(Stored data entries)
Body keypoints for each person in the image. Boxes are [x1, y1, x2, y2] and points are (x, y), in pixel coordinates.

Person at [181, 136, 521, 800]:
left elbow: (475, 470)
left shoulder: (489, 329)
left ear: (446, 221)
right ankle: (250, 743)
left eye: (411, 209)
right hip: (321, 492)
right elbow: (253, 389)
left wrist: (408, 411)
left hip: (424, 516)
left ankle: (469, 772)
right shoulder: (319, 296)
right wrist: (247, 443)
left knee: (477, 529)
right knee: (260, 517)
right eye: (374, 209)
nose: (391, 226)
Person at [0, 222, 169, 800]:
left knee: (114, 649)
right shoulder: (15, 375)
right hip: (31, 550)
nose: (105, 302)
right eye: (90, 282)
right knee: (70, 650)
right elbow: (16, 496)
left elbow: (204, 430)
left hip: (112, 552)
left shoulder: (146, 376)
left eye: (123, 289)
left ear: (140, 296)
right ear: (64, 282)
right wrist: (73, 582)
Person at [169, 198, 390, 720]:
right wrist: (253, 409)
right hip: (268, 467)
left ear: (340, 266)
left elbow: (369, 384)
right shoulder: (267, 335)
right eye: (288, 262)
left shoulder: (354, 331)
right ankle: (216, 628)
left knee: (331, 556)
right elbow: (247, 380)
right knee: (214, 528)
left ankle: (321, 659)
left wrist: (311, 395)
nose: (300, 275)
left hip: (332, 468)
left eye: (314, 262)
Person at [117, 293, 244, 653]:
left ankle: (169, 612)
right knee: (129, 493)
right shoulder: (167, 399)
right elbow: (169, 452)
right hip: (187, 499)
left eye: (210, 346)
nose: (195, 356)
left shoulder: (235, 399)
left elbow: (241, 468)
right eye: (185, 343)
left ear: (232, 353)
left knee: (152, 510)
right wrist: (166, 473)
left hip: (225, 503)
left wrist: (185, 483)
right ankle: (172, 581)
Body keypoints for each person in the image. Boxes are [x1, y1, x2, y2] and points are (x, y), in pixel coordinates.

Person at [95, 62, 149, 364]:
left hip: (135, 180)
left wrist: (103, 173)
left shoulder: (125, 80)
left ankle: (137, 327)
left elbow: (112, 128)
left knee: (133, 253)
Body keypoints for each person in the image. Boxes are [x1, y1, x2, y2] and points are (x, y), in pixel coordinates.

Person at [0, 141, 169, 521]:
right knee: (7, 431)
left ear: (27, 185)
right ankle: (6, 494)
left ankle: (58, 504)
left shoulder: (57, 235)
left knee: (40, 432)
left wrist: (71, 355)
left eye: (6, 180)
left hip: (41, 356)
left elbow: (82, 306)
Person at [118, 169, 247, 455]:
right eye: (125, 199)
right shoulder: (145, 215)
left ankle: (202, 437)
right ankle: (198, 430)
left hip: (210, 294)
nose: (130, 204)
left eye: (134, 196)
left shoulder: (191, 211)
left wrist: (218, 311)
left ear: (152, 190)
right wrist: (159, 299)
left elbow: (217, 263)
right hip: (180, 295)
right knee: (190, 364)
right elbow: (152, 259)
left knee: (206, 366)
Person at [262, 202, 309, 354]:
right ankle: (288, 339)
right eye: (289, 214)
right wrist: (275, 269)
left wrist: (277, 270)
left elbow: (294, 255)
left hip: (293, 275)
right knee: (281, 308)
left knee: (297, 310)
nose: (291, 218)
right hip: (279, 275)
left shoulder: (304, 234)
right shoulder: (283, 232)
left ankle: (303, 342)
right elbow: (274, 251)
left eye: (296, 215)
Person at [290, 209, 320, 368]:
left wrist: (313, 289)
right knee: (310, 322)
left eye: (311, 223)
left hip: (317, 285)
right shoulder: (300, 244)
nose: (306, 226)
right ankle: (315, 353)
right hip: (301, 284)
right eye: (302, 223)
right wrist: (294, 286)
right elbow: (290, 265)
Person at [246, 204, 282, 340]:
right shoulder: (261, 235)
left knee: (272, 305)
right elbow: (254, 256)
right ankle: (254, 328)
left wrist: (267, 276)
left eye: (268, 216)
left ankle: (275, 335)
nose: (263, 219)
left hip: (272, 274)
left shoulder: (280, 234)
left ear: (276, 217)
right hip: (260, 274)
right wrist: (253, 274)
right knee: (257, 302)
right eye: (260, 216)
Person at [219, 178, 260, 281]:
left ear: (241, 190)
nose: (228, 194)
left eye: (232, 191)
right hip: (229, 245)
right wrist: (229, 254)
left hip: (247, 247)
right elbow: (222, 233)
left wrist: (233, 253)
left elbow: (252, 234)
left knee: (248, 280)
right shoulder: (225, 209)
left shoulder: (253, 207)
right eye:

WORK ORDER:
Each line from the one holding "right hip: (279, 275)" to the end of the data above goes into the answer exactly as written, and no other line does.

ANSWER:
right hip: (279, 275)
left shoulder: (304, 234)
right shoulder: (283, 232)
left ankle: (303, 342)
right elbow: (274, 251)
left eye: (296, 215)
Person at [290, 209, 320, 368]:
left wrist: (313, 289)
right knee: (310, 322)
left eye: (311, 223)
left hip: (317, 285)
right shoulder: (300, 244)
nose: (306, 226)
right ankle: (315, 353)
right hip: (301, 284)
right eye: (302, 223)
right wrist: (294, 286)
right elbow: (290, 265)
Person at [246, 204, 282, 340]:
right shoulder: (261, 235)
left knee: (272, 305)
right elbow: (254, 256)
right ankle: (254, 328)
left wrist: (267, 276)
left eye: (268, 216)
left ankle: (275, 335)
nose: (263, 219)
left hip: (272, 274)
left shoulder: (280, 234)
left ear: (276, 217)
right hip: (260, 274)
right wrist: (253, 274)
right knee: (257, 302)
right eye: (260, 216)
Person at [219, 178, 260, 281]:
left ear: (241, 190)
nose: (228, 194)
left eye: (232, 191)
right hip: (229, 245)
right wrist: (229, 254)
left hip: (247, 247)
right elbow: (222, 233)
left wrist: (233, 253)
left elbow: (252, 234)
left knee: (248, 280)
right shoulder: (225, 209)
left shoulder: (253, 207)
right eye:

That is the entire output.